The quote reads: “Epigenetics is how the environment interplays with our DNA and how this passes onto our descendants…in my opinion, many become fascinated with this period of history due to the cultural influences and images that abound from there. They play into the imagination and imagery of many people – but in particular men – and the visualisation of power, war and drama.”
The Complexity of it All
The Roman Empire was a patriarchal society, and this modern fascination could be a subconscious yearning for less equality. So, are we backsliding? Is this trend a red flag for feminists? It’s a question that can’t be ignored. The Roman Empire was a society where women had limited rights; they couldn’t vote, hold public office, or even be counted as a full citizen. Property and children belonged to the husband, and women were often relegated to the domestic sphere. This system perpetuated male dominance and offered men a range of roles and opportunities that were systematically denied to women.
But it’s not just a one-sided issue. This multifaceted obsession goes beyond mere historical interest; it taps into deeper issues of identity and gender. It’s a world where masculinity was celebrated, but it’s also a world that marginalised women. This complexity makes it a wake-up call for feminists to scrutinise not just the glaring issues but also the subtle undercurrents that shape gender dynamics today.
Time to Wake Up, Romeos
So, there you have it. Men are enamoured with the Roman Empire, and it’s not just about togas and gladiators.

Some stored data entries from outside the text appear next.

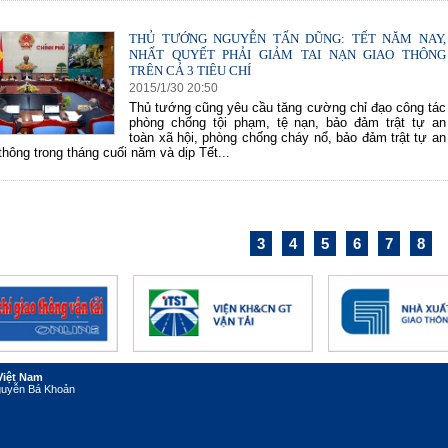
THỦ TƯỚNG NGUYỄN TẤN DŨNG: TẾT NĂM NAY,
NHẤT QUYẾT PHẢI GIẢM TAI NẠN GIAO THÔNG
TRÊN CẢ 3 TIÊU CHÍ
2015
/
1
/
30
20
:
50
Thủ tướng cũng yêu cầu tăng cường chỉ đạo công tác
phòng chống tội phạm, tệ nạn, bảo đảm trật tự an
toàn xã hội, phòng chống cháy nổ, bảo đảm trật tự an
thông trong tháng cuối năm và dịp Tết...
3
4
5
6
7
8
Việt Nam
Nguyễn Bá Khoản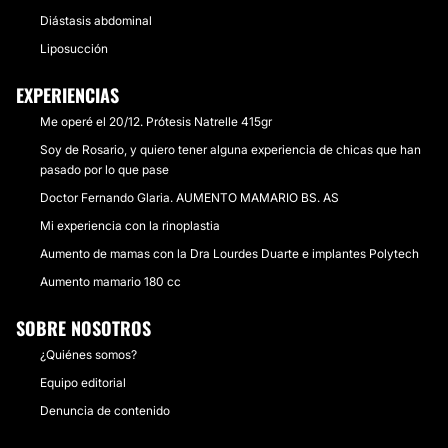
Diástasis abdominal
Liposucción
EXPERIENCIAS
Me operé el 20/12. Prótesis Natrelle 415gr
Soy de Rosario, y quiero tener alguna experiencia de chicas que han
pasado por lo que pase
Doctor Fernando Glaria. AUMENTO MAMARIO BS. AS
Mi experiencia con la rinoplastia
Aumento de mamas con la Dra Lourdes Duarte e implantes Polytech
Aumento mamario 180 cc
SOBRE NOSOTROS
¿Quiénes somos?
Equipo editorial
Denuncia de contenido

It’s a complex web of nostalgia, masculinity, and patriarchy. But let’s not forget, we’re in the 21st century, not ancient Rome. While men might be yearning for a simpler time when roles were clearly defined, we can’t afford to romanticise a period that marginalised half the population. It’s high time we all—men and women alike—face the emotional labour of today’s world. Because trust me, liberation isn’t just about breaking chains; it’s about understanding why they were there in the first place. But one thing is for sure: all roads-and men’s thoughts lead to Rome.